AVAILABLE DATA:
====================
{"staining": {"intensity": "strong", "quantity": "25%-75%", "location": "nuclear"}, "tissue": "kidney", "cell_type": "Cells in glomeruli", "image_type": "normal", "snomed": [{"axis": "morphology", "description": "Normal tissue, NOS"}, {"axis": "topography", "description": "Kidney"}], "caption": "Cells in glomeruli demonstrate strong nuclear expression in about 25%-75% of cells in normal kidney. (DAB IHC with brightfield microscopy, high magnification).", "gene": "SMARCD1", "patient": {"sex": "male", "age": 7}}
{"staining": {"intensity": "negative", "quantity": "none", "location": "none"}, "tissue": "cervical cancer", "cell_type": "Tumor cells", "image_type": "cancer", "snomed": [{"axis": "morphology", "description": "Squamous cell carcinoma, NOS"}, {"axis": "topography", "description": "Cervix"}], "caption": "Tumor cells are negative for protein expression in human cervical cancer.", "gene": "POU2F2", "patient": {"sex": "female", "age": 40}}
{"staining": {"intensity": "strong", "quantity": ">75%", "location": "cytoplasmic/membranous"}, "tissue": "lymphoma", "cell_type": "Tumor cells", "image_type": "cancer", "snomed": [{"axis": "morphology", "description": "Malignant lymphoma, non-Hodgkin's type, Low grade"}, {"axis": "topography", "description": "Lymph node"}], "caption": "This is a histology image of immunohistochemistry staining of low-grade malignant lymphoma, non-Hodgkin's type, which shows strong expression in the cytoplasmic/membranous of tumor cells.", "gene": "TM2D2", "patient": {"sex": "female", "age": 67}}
====================
PROBLEM DETAILS:
Each line above must be retyped exactly.

REPLY TO THE EXERCISE:
{"staining": {"intensity": "strong", "quantity": "25%-75%", "location": "nuclear"}, "tissue": "kidney", "cell_type": "Cells in glomeruli", "image_type": "normal", "snomed": [{"axis": "morphology", "description": "Normal tissue, NOS"}, {"axis": "topography", "description": "Kidney"}], "caption": "Cells in glomeruli demonstrate strong nuclear expression in about 25%-75% of cells in normal kidney. (DAB IHC with brightfield microscopy, high magnification).", "gene": "SMARCD1", "patient": {"sex": "male", "age": 7}}
{"staining": {"intensity": "negative", "quantity": "none", "location": "none"}, "tissue": "cervical cancer", "cell_type": "Tumor cells", "image_type": "cancer", "snomed": [{"axis": "morphology", "description": "Squamous cell carcinoma, NOS"}, {"axis": "topography", "description": "Cervix"}], "caption": "Tumor cells are negative for protein expression in human cervical cancer.", "gene": "POU2F2", "patient": {"sex": "female", "age": 40}}
{"staining": {"intensity": "strong", "quantity": ">75%", "location": "cytoplasmic/membranous"}, "tissue": "lymphoma", "cell_type": "Tumor cells", "image_type": "cancer", "snomed": [{"axis": "morphology", "description": "Malignant lymphoma, non-Hodgkin's type, Low grade"}, {"axis": "topography", "description": "Lymph node"}], "caption": "This is a histology image of immunohistochemistry staining of low-grade malignant lymphoma, non-Hodgkin's type, which shows strong expression in the cytoplasmic/membranous of tumor cells.", "gene": "TM2D2", "patient": {"sex": "female", "age": 67}}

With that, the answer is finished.